What is considered “exposure” to someone who has COVID-19? Once you find out you were exposed, what should you do?

Infection and Spread Staying Safe

A: If you have been in close contact (i.e., < 6 feet away for ≥ 15 minutes) with someone diagnosed with COVID-19 anytime starting 2 days before their symptoms developed and up until the case meets the criteria to end isolation (i.e., at least 10 days have passed since the day of symptom onset AND at least 24 hours have passed with no fever without taking fever-reducing medications AND other symptoms have improved), you are considered exposed.

You are also considered exposed if you were in close contact with someone who has received a positive PCR test for COVID-19 but has not had any symptoms, starting from 2 days before and lasting until 10 days after the sample taken for their test was collected.

NOTE: In the community setting, individuals are considered a close contact if either of the above criteria are met, regardless of whether you or the person with COVID-19 were wearing a mask or other personal protective equipment.

You may also be considered exposed if you have direct contact with an infected person’s body fluids and/or secretions (such as being sneezed on, using the same utensils or caring for someone with COVID-19 without appropriate protective equipment) regardless of duration of contact.

If you have been exposed to a case of COVID-19, CDC states that you should:

-Stay home (i.e., self-quarantine) until 14 days have passed since YOUR LAST EXPOSURE to that individual that occurred before the end of their isolation period

-Maintain social distance (at least 6 feet) from others at all times (and if possible, isolate all together from other household members to protect them from exposure)

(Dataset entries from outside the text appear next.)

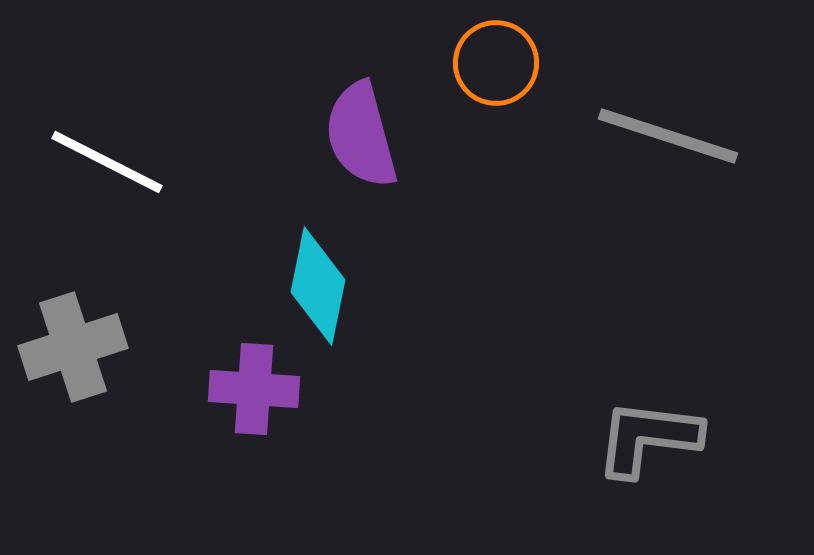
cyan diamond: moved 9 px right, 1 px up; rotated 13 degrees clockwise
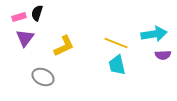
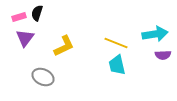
cyan arrow: moved 1 px right
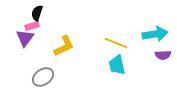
pink rectangle: moved 13 px right, 9 px down
gray ellipse: rotated 60 degrees counterclockwise
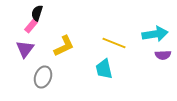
pink rectangle: moved 1 px left; rotated 32 degrees counterclockwise
purple triangle: moved 11 px down
yellow line: moved 2 px left
cyan trapezoid: moved 13 px left, 4 px down
gray ellipse: rotated 35 degrees counterclockwise
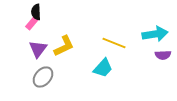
black semicircle: moved 1 px left, 1 px up; rotated 21 degrees counterclockwise
pink rectangle: moved 1 px right, 3 px up
purple triangle: moved 13 px right
cyan trapezoid: moved 1 px left, 1 px up; rotated 125 degrees counterclockwise
gray ellipse: rotated 20 degrees clockwise
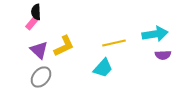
yellow line: rotated 35 degrees counterclockwise
purple triangle: moved 1 px right, 1 px down; rotated 24 degrees counterclockwise
gray ellipse: moved 2 px left
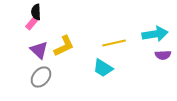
cyan trapezoid: rotated 80 degrees clockwise
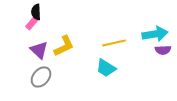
purple semicircle: moved 5 px up
cyan trapezoid: moved 3 px right
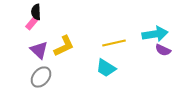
purple semicircle: rotated 28 degrees clockwise
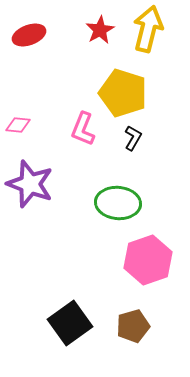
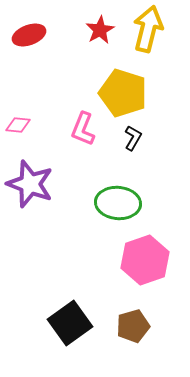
pink hexagon: moved 3 px left
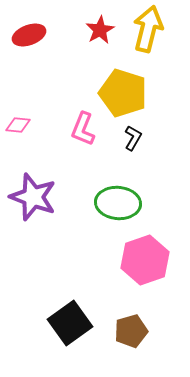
purple star: moved 3 px right, 13 px down
brown pentagon: moved 2 px left, 5 px down
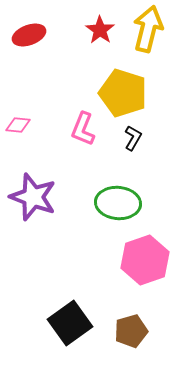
red star: rotated 8 degrees counterclockwise
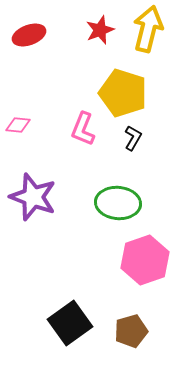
red star: rotated 16 degrees clockwise
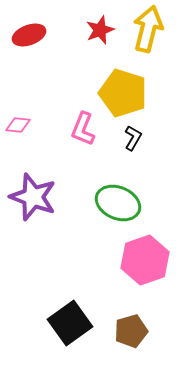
green ellipse: rotated 18 degrees clockwise
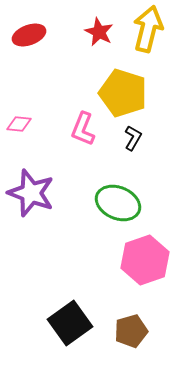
red star: moved 1 px left, 2 px down; rotated 24 degrees counterclockwise
pink diamond: moved 1 px right, 1 px up
purple star: moved 2 px left, 4 px up
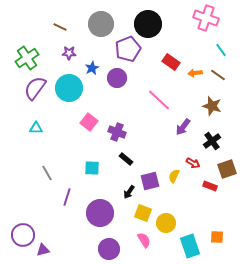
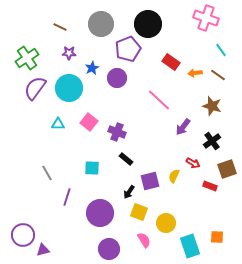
cyan triangle at (36, 128): moved 22 px right, 4 px up
yellow square at (143, 213): moved 4 px left, 1 px up
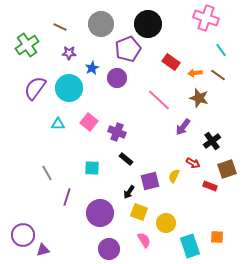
green cross at (27, 58): moved 13 px up
brown star at (212, 106): moved 13 px left, 8 px up
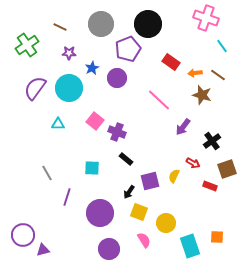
cyan line at (221, 50): moved 1 px right, 4 px up
brown star at (199, 98): moved 3 px right, 3 px up
pink square at (89, 122): moved 6 px right, 1 px up
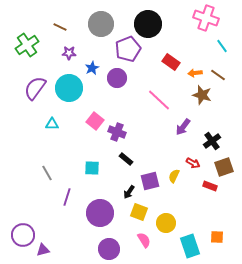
cyan triangle at (58, 124): moved 6 px left
brown square at (227, 169): moved 3 px left, 2 px up
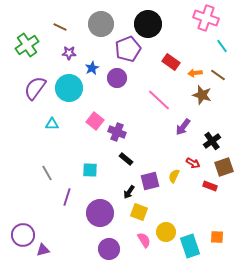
cyan square at (92, 168): moved 2 px left, 2 px down
yellow circle at (166, 223): moved 9 px down
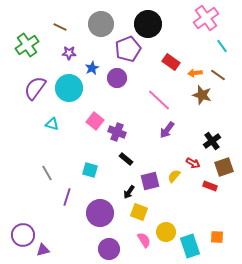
pink cross at (206, 18): rotated 35 degrees clockwise
cyan triangle at (52, 124): rotated 16 degrees clockwise
purple arrow at (183, 127): moved 16 px left, 3 px down
cyan square at (90, 170): rotated 14 degrees clockwise
yellow semicircle at (174, 176): rotated 16 degrees clockwise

-Self-monitor for symptoms

-Check temperature twice a day

-Watch for fever, cough, or shortness of breath, or other symptoms of COVID-19 (see here for more info)

-Avoid contact with those who are high risk for severe illness from COVID-19 (see here)

-Follow CDC guidance if symptoms develop (see here)

-Consider getting tested, but remain quarantined for the full time period and continue to monitor for symptoms even if you get a negative result. If you test positive, follow guidelines for isolation (see more info here)

NOTE: If you live in the same household as a case and cannot avoid close contact or are caring for that individual, you should quarantine for 14 days AFTER the isolation period for the household member who is a case has ended.

See this handy quarantine calculator made available by the Los Angeles County Public Health Department to estimate your quarantine period under different scenarios.

As always, apply the #StaySMART principals in any interactions outside your household to reduce risk of exposure to a case of COVID-19 to begin with!